* [AIM OF THE EXERCISE] Reproduce the listing below word for word, and leave every picture out of your copy.

* [RECORDS SHOWN]

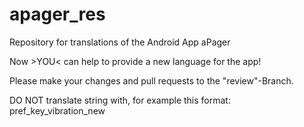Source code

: # apager_res

Repository for translations of the Android App aPager

Now >YOU< can help to provide a new language for the app!

Please make your changes and pull requests to the "review"-Branch. 

DO NOT translate string with, for example this format:
    <string name="pref_key_vibration">pref_key_vibration_new</string>

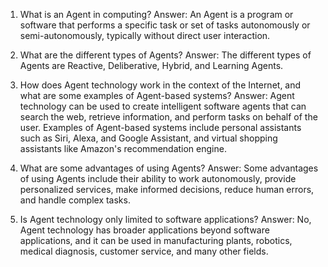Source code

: 1. What is an Agent in computing?
Answer: An Agent is a program or software that performs a specific task or set of tasks autonomously or semi-autonomously, typically without direct user interaction.

2. What are the different types of Agents?
Answer: The different types of Agents are Reactive, Deliberative, Hybrid, and Learning Agents.

3. How does Agent technology work in the context of the Internet, and what are some examples of Agent-based systems?
Answer: Agent technology can be used to create intelligent software agents that can search the web, retrieve information, and perform tasks on behalf of the user. Examples of Agent-based systems include personal assistants such as Siri, Alexa, and Google Assistant, and virtual shopping assistants like Amazon's recommendation engine.

4. What are some advantages of using Agents?
Answer: Some advantages of using Agents include their ability to work autonomously, provide personalized services, make informed decisions, reduce human errors, and handle complex tasks.

5. Is Agent technology only limited to software applications?
Answer: No, Agent technology has broader applications beyond software applications, and it can be used in manufacturing plants, robotics, medical diagnosis, customer service, and many other fields.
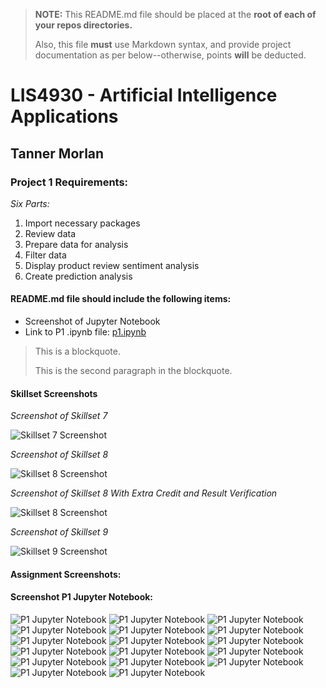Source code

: > **NOTE:** This README.md file should be placed at the **root of each of your repos directories.**
>
>Also, this file **must** use Markdown syntax, and provide project documentation as per below--otherwise, points **will** be deducted.
>

# LIS4930 - Artificial Intelligence Applications

## Tanner Morlan

### Project 1 Requirements:

*Six Parts:*
1. Import necessary packages
1. Review data
1. Prepare data for analysis
1. Filter data
1. Display product review sentiment analysis
1. Create prediction analysis



#### README.md file should include the following items:

* Screenshot of Jupyter Notebook
* Link to P1 .ipynb file: [p1.ipynb](p1.ipynb "P1 Jupyter Notebook")

> This is a blockquote.
> 
> This is the second paragraph in the blockquote.
>

#### Skillset Screenshots

*Screenshot of Skillset 7*

![Skillset 7 Screenshot](img/skillset_7_pseudo_random_numbers_list_with_validation.png)

*Screenshot of Skillset 8*

![Skillset 8 Screenshot](img/skillset_8_interest_calculator_with_data_validation.png)

*Screenshot of Skillset 8 With Extra Credit and Result Verification*

![Skillset 8 Screenshot](img/skillset_8_interest_calculator_with_data_validation_extra_credit.png)

*Screenshot of Skillset 9*

![Skillset 9 Screenshot](img/skillset_9_guessing_game_with_validation.png)

#### Assignment Screenshots:

#### Screenshot P1 Jupyter Notebook:

![P1 Jupyter Notebook](img/p1_jupyter_notebook_1.png "P1 Jupyter Notebook")
![P1 Jupyter Notebook](img/p1_jupyter_notebook_2.png "P1 Jupyter Notebook")
![P1 Jupyter Notebook](img/p1_jupyter_notebook_3.png "P1 Jupyter Notebook")
![P1 Jupyter Notebook](img/p1_jupyter_notebook_4.png "P1 Jupyter Notebook")
![P1 Jupyter Notebook](img/p1_jupyter_notebook_5.png "P1 Jupyter Notebook")
![P1 Jupyter Notebook](img/p1_jupyter_notebook_6.png "P1 Jupyter Notebook")
![P1 Jupyter Notebook](img/p1_jupyter_notebook_7.png "P1 Jupyter Notebook")
![P1 Jupyter Notebook](img/p1_jupyter_notebook_8.png "P1 Jupyter Notebook")
![P1 Jupyter Notebook](img/p1_jupyter_notebook_9.png "P1 Jupyter Notebook")
![P1 Jupyter Notebook](img/p1_jupyter_notebook_10.png "P1 Jupyter Notebook")
![P1 Jupyter Notebook](img/p1_jupyter_notebook_11.png "P1 Jupyter Notebook")
![P1 Jupyter Notebook](img/p1_jupyter_notebook_12.png "P1 Jupyter Notebook")
![P1 Jupyter Notebook](img/p1_jupyter_notebook_13.png "P1 Jupyter Notebook")
![P1 Jupyter Notebook](img/p1_jupyter_notebook_14.png "P1 Jupyter Notebook")
![P1 Jupyter Notebook](img/p1_jupyter_notebook_15.png "P1 Jupyter Notebook")
![P1 Jupyter Notebook](img/p1_jupyter_notebook_16.png "P1 Jupyter Notebook")
![P1 Jupyter Notebook](img/p1_jupyter_notebook_17.png "P1 Jupyter Notebook")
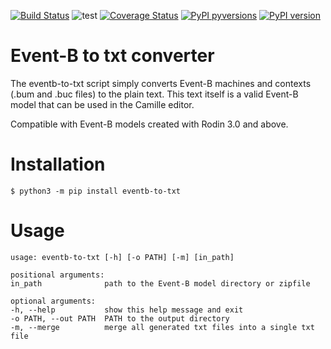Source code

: [![Build Status](https://travis-ci.org/17451k/eventb-to-txt.svg?branch=master)](https://travis-ci.org/17451k/eventb-to-txt)
![test](https://github.com/17451k/eventb-to-txt/workflows/test/badge.svg)
[![Coverage Status](https://coveralls.io/repos/github/17451k/eventb-to-txt/badge.svg?branch=master)](https://coveralls.io/github/17451k/eventb-to-txt?branch=master)
[![PyPI pyversions](https://img.shields.io/pypi/pyversions/eventb-to-txt.svg)](https://pypi.python.org/pypi/eventb-to-txt/)
[![PyPI version](https://badge.fury.io/py/eventb-to-txt.svg)](https://badge.fury.io/py/eventb-to-txt)

# Event-B to txt converter

The eventb-to-txt script simply converts Event-B machines and contexts (.bum and .buc files) to the plain text. This text itself is a valid Event-B model that can be used in the Camille editor.

Compatible with Event-B models created with Rodin 3.0 and above.

# Installation

    $ python3 -m pip install eventb-to-txt

# Usage

    usage: eventb-to-txt [-h] [-o PATH] [-m] [in_path]

    positional arguments:
    in_path              path to the Event-B model directory or zipfile

    optional arguments:
    -h, --help           show this help message and exit
    -o PATH, --out PATH  PATH to the output directory
    -m, --merge          merge all generated txt files into a single txt file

* [RESULT OF THE TASK]
Source code

: # apager_res

Repository for translations of the Android App aPager

Now >YOU< can help to provide a new language for the app!

Please make your changes and pull requests to the "review"-Branch. 

DO NOT translate string with, for example this format:
    <string name="pref_key_vibration">pref_key_vibration_new</string>

Source code

: 1. What is an Agent in computing?
Answer: An Agent is a program or software that performs a specific task or set of tasks autonomously or semi-autonomously, typically without direct user interaction.

2. What are the different types of Agents?
Answer: The different types of Agents are Reactive, Deliberative, Hybrid, and Learning Agents.

3. How does Agent technology work in the context of the Internet, and what are some examples of Agent-based systems?
Answer: Agent technology can be used to create intelligent software agents that can search the web, retrieve information, and perform tasks on behalf of the user. Examples of Agent-based systems include personal assistants such as Siri, Alexa, and Google Assistant, and virtual shopping assistants like Amazon's recommendation engine.

4. What are some advantages of using Agents?
Answer: Some advantages of using Agents include their ability to work autonomously, provide personalized services, make informed decisions, reduce human errors, and handle complex tasks.

5. Is Agent technology only limited to software applications?
Answer: No, Agent technology has broader applications beyond software applications, and it can be used in manufacturing plants, robotics, medical diagnosis, customer service, and many other fields.
Source code

: > **NOTE:** This README.md file should be placed at the **root of each of your repos directories.**
>
>Also, this file **must** use Markdown syntax, and provide project documentation as per below--otherwise, points **will** be deducted.
>

# LIS4930 - Artificial Intelligence Applications

## Tanner Morlan

### Project 1 Requirements:

*Six Parts:*
1. Import necessary packages
1. Review data
1. Prepare data for analysis
1. Filter data
1. Display product review sentiment analysis
1. Create prediction analysis



#### README.md file should include the following items:

* Screenshot of Jupyter Notebook
* Link to P1 .ipynb file: [p1.ipynb](p1.ipynb "P1 Jupyter Notebook")

> This is a blockquote.
> 
> This is the second paragraph in the blockquote.
>

#### Skillset Screenshots

*Screenshot of Skillset 7*

![Skillset 7 Screenshot](img/skillset_7_pseudo_random_numbers_list_with_validation.png)

*Screenshot of Skillset 8*

![Skillset 8 Screenshot](img/skillset_8_interest_calculator_with_data_validation.png)

*Screenshot of Skillset 8 With Extra Credit and Result Verification*

![Skillset 8 Screenshot](img/skillset_8_interest_calculator_with_data_validation_extra_credit.png)

*Screenshot of Skillset 9*

![Skillset 9 Screenshot](img/skillset_9_guessing_game_with_validation.png)

#### Assignment Screenshots:

#### Screenshot P1 Jupyter Notebook:

![P1 Jupyter Notebook](img/p1_jupyter_notebook_1.png "P1 Jupyter Notebook")
![P1 Jupyter Notebook](img/p1_jupyter_notebook_2.png "P1 Jupyter Notebook")
![P1 Jupyter Notebook](img/p1_jupyter_notebook_3.png "P1 Jupyter Notebook")
![P1 Jupyter Notebook](img/p1_jupyter_notebook_4.png "P1 Jupyter Notebook")
![P1 Jupyter Notebook](img/p1_jupyter_notebook_5.png "P1 Jupyter Notebook")
![P1 Jupyter Notebook](img/p1_jupyter_notebook_6.png "P1 Jupyter Notebook")
![P1 Jupyter Notebook](img/p1_jupyter_notebook_7.png "P1 Jupyter Notebook")
![P1 Jupyter Notebook](img/p1_jupyter_notebook_8.png "P1 Jupyter Notebook")
![P1 Jupyter Notebook](img/p1_jupyter_notebook_9.png "P1 Jupyter Notebook")
![P1 Jupyter Notebook](img/p1_jupyter_notebook_10.png "P1 Jupyter Notebook")
![P1 Jupyter Notebook](img/p1_jupyter_notebook_11.png "P1 Jupyter Notebook")
![P1 Jupyter Notebook](img/p1_jupyter_notebook_12.png "P1 Jupyter Notebook")
![P1 Jupyter Notebook](img/p1_jupyter_notebook_13.png "P1 Jupyter Notebook")
![P1 Jupyter Notebook](img/p1_jupyter_notebook_14.png "P1 Jupyter Notebook")
![P1 Jupyter Notebook](img/p1_jupyter_notebook_15.png "P1 Jupyter Notebook")
![P1 Jupyter Notebook](img/p1_jupyter_notebook_16.png "P1 Jupyter Notebook")
![P1 Jupyter Notebook](img/p1_jupyter_notebook_17.png "P1 Jupyter Notebook")
Source code

: [![Build Status](https://travis-ci.org/17451k/eventb-to-txt.svg?branch=master)](https://travis-ci.org/17451k/eventb-to-txt)
![test](https://github.com/17451k/eventb-to-txt/workflows/test/badge.svg)
[![Coverage Status](https://coveralls.io/repos/github/17451k/eventb-to-txt/badge.svg?branch=master)](https://coveralls.io/github/17451k/eventb-to-txt?branch=master)
[![PyPI pyversions](https://img.shields.io/pypi/pyversions/eventb-to-txt.svg)](https://pypi.python.org/pypi/eventb-to-txt/)
[![PyPI version](https://badge.fury.io/py/eventb-to-txt.svg)](https://badge.fury.io/py/eventb-to-txt)

# Event-B to txt converter

The eventb-to-txt script simply converts Event-B machines and contexts (.bum and .buc files) to the plain text. This text itself is a valid Event-B model that can be used in the Camille editor.

Compatible with Event-B models created with Rodin 3.0 and above.

# Installation

    $ python3 -m pip install eventb-to-txt

# Usage

    usage: eventb-to-txt [-h] [-o PATH] [-m] [in_path]

    positional arguments:
    in_path              path to the Event-B model directory or zipfile

    optional arguments:
    -h, --help           show this help message and exit
    -o PATH, --out PATH  PATH to the output directory
    -m, --merge          merge all generated txt files into a single txt file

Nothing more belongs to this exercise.